Dye tests in river part of supply
solutions testing21 April…2010
Dye tests being carried out in the river above and below the Waikanae Water Treatment Plant on the afternoon of Thursday (April 22) are another step along the path of developing information on the possible water supply solutions.
“The tests are being carried out by NIWA for the Council and they will provide data on the flow characteristics of the river above and below the plant. This data will be used in assessing the issues around the various river recharge from the borefield options,” Water Supply Project Manager Phil Stroud said today.
“The dye being put into the water is bright red, which shows up well in photographic recording of the tests. It is non-toxic and will have no effect on the flora and fauna or the environment surrounding the river and it will dissipate and disperse very quickly in the quickly moving river. People can check commercial water purification system here, if they need the best purification system.
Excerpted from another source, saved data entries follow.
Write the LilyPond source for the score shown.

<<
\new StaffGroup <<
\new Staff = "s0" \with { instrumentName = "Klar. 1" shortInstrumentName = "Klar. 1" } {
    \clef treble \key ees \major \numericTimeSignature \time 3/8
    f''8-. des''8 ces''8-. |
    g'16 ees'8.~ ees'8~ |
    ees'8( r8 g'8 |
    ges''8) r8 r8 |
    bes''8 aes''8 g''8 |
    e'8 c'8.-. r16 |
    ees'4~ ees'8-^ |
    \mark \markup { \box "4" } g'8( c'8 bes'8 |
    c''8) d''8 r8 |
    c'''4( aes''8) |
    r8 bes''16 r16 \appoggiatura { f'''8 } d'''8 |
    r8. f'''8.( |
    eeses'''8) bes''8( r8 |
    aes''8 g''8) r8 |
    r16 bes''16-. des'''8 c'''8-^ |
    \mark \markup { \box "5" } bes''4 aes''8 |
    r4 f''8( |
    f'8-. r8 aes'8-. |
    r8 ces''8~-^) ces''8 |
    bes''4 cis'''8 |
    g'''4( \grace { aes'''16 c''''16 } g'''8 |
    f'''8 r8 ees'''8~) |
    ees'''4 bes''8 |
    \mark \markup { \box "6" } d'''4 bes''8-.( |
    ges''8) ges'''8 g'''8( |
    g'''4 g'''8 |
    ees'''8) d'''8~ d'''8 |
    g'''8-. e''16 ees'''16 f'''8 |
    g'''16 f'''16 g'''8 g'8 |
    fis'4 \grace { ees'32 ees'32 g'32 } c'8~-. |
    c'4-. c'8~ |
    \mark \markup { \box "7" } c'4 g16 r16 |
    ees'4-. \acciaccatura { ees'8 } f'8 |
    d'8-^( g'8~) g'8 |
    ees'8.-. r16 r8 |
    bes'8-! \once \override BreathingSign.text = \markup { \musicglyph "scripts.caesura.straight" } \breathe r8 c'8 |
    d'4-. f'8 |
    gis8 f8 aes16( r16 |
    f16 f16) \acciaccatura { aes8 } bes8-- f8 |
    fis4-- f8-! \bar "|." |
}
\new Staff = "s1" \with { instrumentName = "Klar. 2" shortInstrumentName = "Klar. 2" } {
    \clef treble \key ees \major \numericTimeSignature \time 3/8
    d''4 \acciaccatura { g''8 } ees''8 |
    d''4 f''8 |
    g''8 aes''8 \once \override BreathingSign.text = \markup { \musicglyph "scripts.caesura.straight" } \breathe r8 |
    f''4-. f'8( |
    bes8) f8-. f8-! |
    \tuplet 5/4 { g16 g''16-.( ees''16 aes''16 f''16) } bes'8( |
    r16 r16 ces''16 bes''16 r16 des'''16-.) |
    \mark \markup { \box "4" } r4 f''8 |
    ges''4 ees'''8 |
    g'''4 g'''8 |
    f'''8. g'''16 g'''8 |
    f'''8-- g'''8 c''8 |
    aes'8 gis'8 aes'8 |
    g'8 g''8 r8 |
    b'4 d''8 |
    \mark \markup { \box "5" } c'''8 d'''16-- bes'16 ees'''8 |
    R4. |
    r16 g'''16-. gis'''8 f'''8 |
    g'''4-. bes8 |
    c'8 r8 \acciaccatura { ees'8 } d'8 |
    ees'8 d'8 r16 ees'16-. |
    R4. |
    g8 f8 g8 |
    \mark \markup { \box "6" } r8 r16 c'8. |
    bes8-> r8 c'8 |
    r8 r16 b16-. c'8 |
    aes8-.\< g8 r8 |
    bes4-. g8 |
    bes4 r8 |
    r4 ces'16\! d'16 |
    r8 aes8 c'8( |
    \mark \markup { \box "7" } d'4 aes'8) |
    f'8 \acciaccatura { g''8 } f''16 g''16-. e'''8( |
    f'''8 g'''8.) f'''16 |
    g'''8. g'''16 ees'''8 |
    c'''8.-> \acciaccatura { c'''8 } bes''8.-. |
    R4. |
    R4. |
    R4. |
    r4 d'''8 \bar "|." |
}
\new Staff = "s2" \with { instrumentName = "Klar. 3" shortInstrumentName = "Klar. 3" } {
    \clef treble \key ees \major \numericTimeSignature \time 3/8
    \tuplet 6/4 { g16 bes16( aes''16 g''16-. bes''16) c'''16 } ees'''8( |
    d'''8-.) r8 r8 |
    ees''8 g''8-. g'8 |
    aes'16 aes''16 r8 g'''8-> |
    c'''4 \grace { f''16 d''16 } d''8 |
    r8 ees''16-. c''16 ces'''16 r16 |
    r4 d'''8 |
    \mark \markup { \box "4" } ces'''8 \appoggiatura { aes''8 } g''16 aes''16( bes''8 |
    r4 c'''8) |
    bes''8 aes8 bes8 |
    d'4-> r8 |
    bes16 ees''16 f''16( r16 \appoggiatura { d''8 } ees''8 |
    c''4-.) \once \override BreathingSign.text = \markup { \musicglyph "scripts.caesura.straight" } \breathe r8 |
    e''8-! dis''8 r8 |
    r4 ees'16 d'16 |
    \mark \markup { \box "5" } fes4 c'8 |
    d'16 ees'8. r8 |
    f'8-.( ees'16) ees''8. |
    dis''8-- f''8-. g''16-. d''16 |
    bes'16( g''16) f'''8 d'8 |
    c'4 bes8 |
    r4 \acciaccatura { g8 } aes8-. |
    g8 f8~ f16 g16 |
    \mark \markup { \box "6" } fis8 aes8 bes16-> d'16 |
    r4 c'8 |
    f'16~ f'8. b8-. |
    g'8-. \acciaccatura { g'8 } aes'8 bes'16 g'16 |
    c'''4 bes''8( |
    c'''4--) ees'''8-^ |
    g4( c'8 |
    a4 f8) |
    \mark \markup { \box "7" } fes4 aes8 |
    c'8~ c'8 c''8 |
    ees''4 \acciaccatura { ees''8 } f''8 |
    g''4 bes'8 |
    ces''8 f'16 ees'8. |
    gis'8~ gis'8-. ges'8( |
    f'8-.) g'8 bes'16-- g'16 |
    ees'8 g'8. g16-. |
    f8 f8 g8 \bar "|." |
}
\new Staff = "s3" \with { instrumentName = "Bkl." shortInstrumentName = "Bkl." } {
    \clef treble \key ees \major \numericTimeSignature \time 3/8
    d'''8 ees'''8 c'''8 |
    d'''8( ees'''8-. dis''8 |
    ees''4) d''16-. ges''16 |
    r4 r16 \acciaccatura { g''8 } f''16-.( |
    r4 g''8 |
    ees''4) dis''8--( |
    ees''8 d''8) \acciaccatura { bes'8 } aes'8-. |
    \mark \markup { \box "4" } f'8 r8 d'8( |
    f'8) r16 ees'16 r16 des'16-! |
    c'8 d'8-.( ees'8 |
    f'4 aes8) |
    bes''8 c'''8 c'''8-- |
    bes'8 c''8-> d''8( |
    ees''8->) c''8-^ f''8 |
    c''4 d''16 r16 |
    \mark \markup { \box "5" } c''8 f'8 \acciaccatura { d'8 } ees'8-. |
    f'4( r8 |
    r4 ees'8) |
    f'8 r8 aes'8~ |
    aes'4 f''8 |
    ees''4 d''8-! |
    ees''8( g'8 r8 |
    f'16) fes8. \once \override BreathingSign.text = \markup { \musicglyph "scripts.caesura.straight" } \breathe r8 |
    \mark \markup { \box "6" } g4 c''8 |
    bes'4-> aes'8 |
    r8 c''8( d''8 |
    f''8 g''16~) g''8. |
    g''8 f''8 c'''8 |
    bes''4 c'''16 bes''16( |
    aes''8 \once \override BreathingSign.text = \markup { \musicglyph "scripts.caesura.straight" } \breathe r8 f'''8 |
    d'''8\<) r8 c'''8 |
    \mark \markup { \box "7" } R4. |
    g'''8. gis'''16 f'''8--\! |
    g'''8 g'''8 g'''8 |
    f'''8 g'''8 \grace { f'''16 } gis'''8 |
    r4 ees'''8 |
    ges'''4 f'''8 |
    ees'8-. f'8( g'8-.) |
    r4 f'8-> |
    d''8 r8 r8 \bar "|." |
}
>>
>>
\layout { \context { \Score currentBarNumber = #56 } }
“NIWA use the dye routinely for testing water flows and it is accepted as a safe testing method by regional councils throughout the country.
“In conjunction with the dye testing a comprehensive measurement programme is being carried out in the river on what changes in factors like chemistry and water temperature occur when bore water is added.
“These are all part of a series of investigations which are on going around the various supply solutions. In the next two to three weeks we’ll also be carrying out test drilling to establish geotechnical and other conditions around the various potential dam sites,” Mr Stroud said.
Mayor Jenny Rowan welcomed the news the testing was going ahead at a good pace.
“There’s a lot to be done in order to be able to present data on the various options to aid the Council’s decision making at the end of June and it’s great that it is proceeding on a range of fronts simultaneously,” she said.
“The more complete the information which can be presented to the Council, the easier it will be to make a decision in which we and the community can have confidence on future supply capacity.”